Kondisi kesehatan Henny yang semakin menurun membuat keluarga khawatir dengan dampak psikologis dari status tersangka yang disandangnya. Dhimas menilai bahwa tindakan ini tidak hanya merugikan Henny secara pribadi tetapi juga mencerminkan ketidakadilan bagi masyarakat kecil. "Penetapan tersangka ini justru mengundang pertanyaan besar tentang motif di balik laporan tersebut," tambahnya.

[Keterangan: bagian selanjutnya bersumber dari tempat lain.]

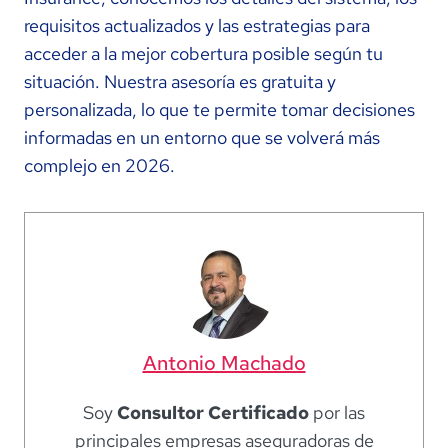
requisitos actualizados y las estrategias para
acceder a la mejor cobertura posible según tu
situación. Nuestra asesoría es gratuita y
personalizada, lo que te permite tomar decisiones
informadas en un entorno que se volverá más
complejo en 2026.
Antonio Machado
Soy
Consultor Certificado
por las
principales empresas aseguradoras de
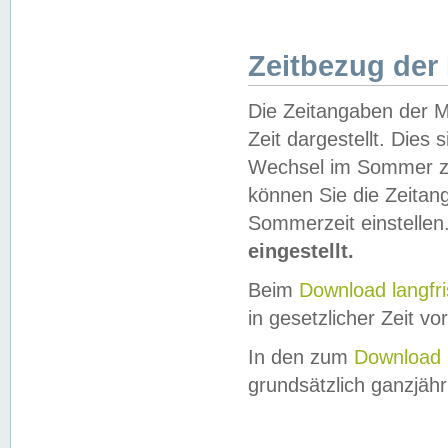
Zeitbezug der
Die Zeitangaben der M
Zeit dargestellt. Dies
Wechsel im Sommer z
können Sie die Zeitan
Sommerzeit einstellen
eingestellt.
Beim
Download langfr
in gesetzlicher Zeit vor
In den zum
Download 
grundsätzlich ganzjähri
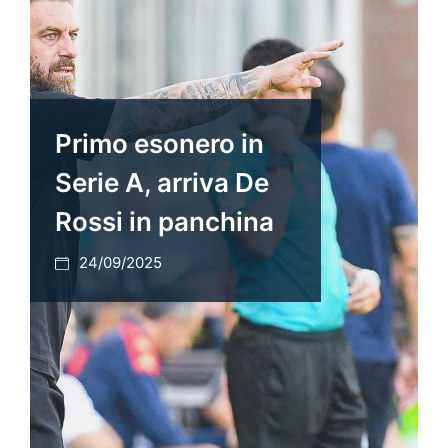
Primo esonero in
Serie A, arriva De
Rossi in panchina
24/09/2025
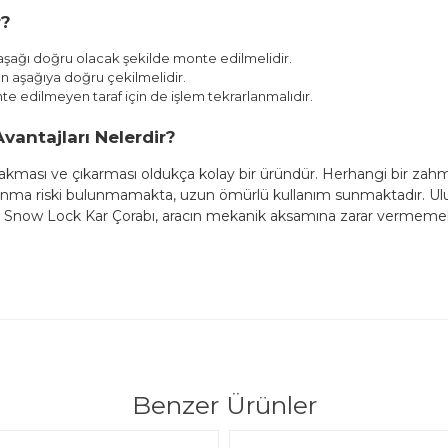
r?
 aşağı doğru olacak şekilde monte edilmelidir.
ten aşağıya doğru çekilmelidir.
te edilmeyen taraf için de işlem tekrarlanmalıdır.
antajları Nelerdir?
 takması ve çıkarması oldukça kolay bir üründür. Herhangi bir zah
çalanma riski bulunmamakta, uzun ömürlü kullanım sunmaktadır. Ulusl
n Snow Lock Kar Çorabı, aracın mekanik aksamına zarar vermemek
Benzer Ürünler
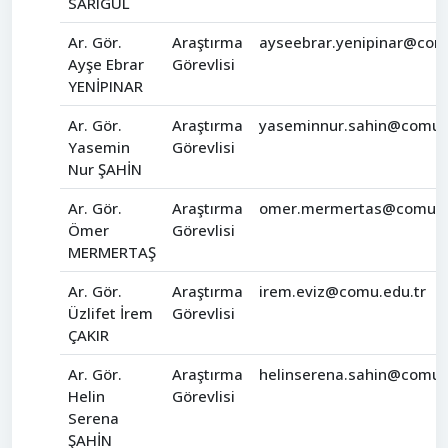
SARIGÜL
Ar. Gör.
Araştırma
ayseebrar.yenipinar@com
Ayşe Ebrar
Görevlisi
YENİPINAR
Ar. Gör.
Araştırma
yaseminnur.sahin@comu.e
Yasemin
Görevlisi
Nur ŞAHİN
Ar. Gör.
Araştırma
omer.mermertas@comu.e
Ömer
Görevlisi
MERMERTAŞ
Ar. Gör.
Araştırma
irem.eviz@comu.edu.tr
Üzlifet İrem
Görevlisi
ÇAKIR
Ar. Gör.
Araştırma
helinserena.sahin@comu.
Helin
Görevlisi
Serena
ŞAHİN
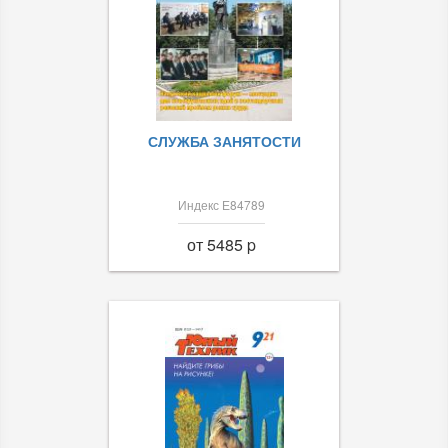
СЛУЖБА ЗАНЯТОСТИ
Индекс Е84789
от 5485 p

Dalam upaya mencari keadilan, Dhimas mendesak agar kasus ini diselesaikan melalui mediasi untuk menghindari konflik yang berlarut-larut. Ia berharap pihak berwenang dapat bertindak bijaksana dengan mempertimbangkan kondisi fisik dan mental Henny yang sudah lanjut usia. "Keadilan harus ditegakkan dengan cara yang manusiawi, bukan malah menambah beban korban," tegas Dhimas.

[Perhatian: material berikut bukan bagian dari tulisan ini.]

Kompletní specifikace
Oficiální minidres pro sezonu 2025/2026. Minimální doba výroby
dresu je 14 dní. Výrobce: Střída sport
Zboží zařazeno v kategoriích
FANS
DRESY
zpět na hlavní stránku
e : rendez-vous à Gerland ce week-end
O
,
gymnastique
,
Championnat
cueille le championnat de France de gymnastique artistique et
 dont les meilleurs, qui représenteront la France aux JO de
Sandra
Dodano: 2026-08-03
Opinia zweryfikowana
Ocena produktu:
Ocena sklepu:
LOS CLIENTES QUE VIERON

Selain itu, Dhimas juga meminta Bareskrim untuk menyelidiki kemungkinan keterlibatan mafia pertanahan yang melibatkan oknum Badan Pertanahan Nasional (BPN) dan aparat kepolisian. Ia menduga ada pihak-pihak tertentu yang berusaha memanfaatkan celah administratif untuk menguasai tanah milik Henny secara ilegal. "Kami mendesak transparansi dalam penanganan kasus ini demi melindungi hak-hak masyarakat kecil," kata Dhimas.
Kasus ini telah memicu reaksi dari berbagai elemen masyarakat yang menilai perlakuan terhadap Henny tidak proporsional. Sejumlah aktivis hukum dan hak asasi manusia menyerukan evaluasi terhadap mekanisme penetapan tersangka dalam kasus-kasus serupa. Mereka menekankan pentingnya pendekatan restoratif untuk mencegah kriminalisasi terhadap warga yang sebenarnya tidak bersalah.
Sementara itu, Bareskrim Polri telah membentuk tim khusus untuk menangani kasus ini guna memastikan proses hukum berjalan adil dan transparan. Henny dan keluarganya juga berharap adanya keadilan yang sebenar-benarnya bisa ditegakkan tanpa diskriminasi.